“Where is your master?” asked Michael in Dutch.
The man shook his head.
“I don’t know,” he replied, but instinctively he looked up to the ceiling.
“Show me the way.”
They went back to the hall, up the broad stairway on to the first floor. Along a corridor, hung with swords, as was its fellow below, he reached another open door—the great dance hall where Gregory Penne had held revel that evening. There was nobody in sight, and Michael came out into the hall. As he did so, he was aware of a frantic tapping at one of the doors in the corridor. The key was in the lock: he turned it and flung the door wide open, and Stella Mendoza, white as death, staggered out.
“Where is Adele?” she gasped.
“I want to ask you that,” said Michael sternly. “Where is she?”
The girl shook her head helplessly, strove to speak, and then collapsed in a swoon.
He did not wait for her to recover, but continued his search. From room to room he went, but there was no sign of Adele or the brutal owner of Griff Towers. He searched the library again, and passed through into the little drawing-room, where a table was laid for two. The cloth was wet with spilt wine; one glass was half empty—but the two for whom the table was laid had vanished. They must have gone out of the front door—whither?
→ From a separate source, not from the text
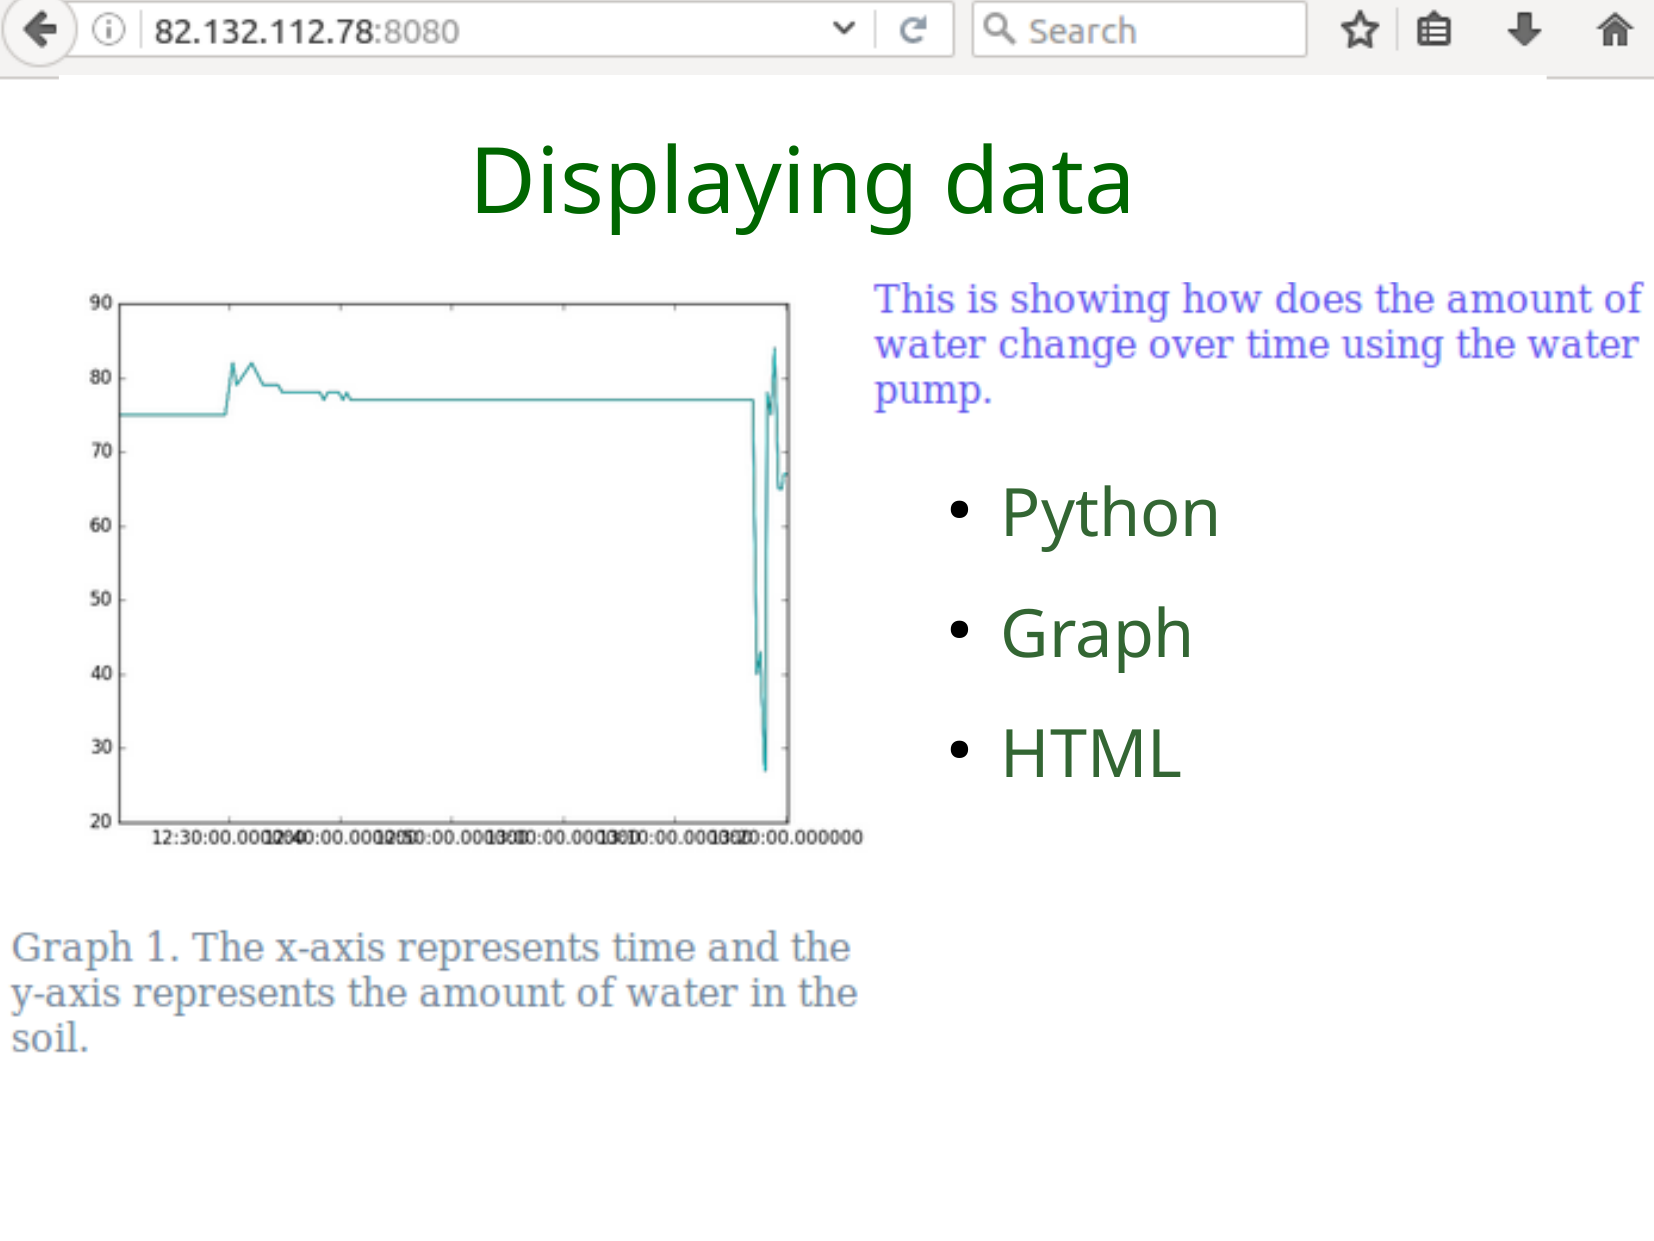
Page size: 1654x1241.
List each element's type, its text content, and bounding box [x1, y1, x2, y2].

title Displaying data [58, 75, 1547, 283]
list Python Graph HTML [930, 465, 1653, 1186]
picture [0, 0, 1654, 1241]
He was standing tense, his mind concentrated upon a problem that was more vital to him than life itself, when he heard a sound that came from the direction of Bhag’s den. And then there appeared in the doorway the monstrous ape himself. He was bleeding from a wound in the shoulder; the blood fell drip-drip-drip as he stood, clutching in his two great hands something that seemed like a bundle of rags. As Michael looked, the room rocked before his eyes.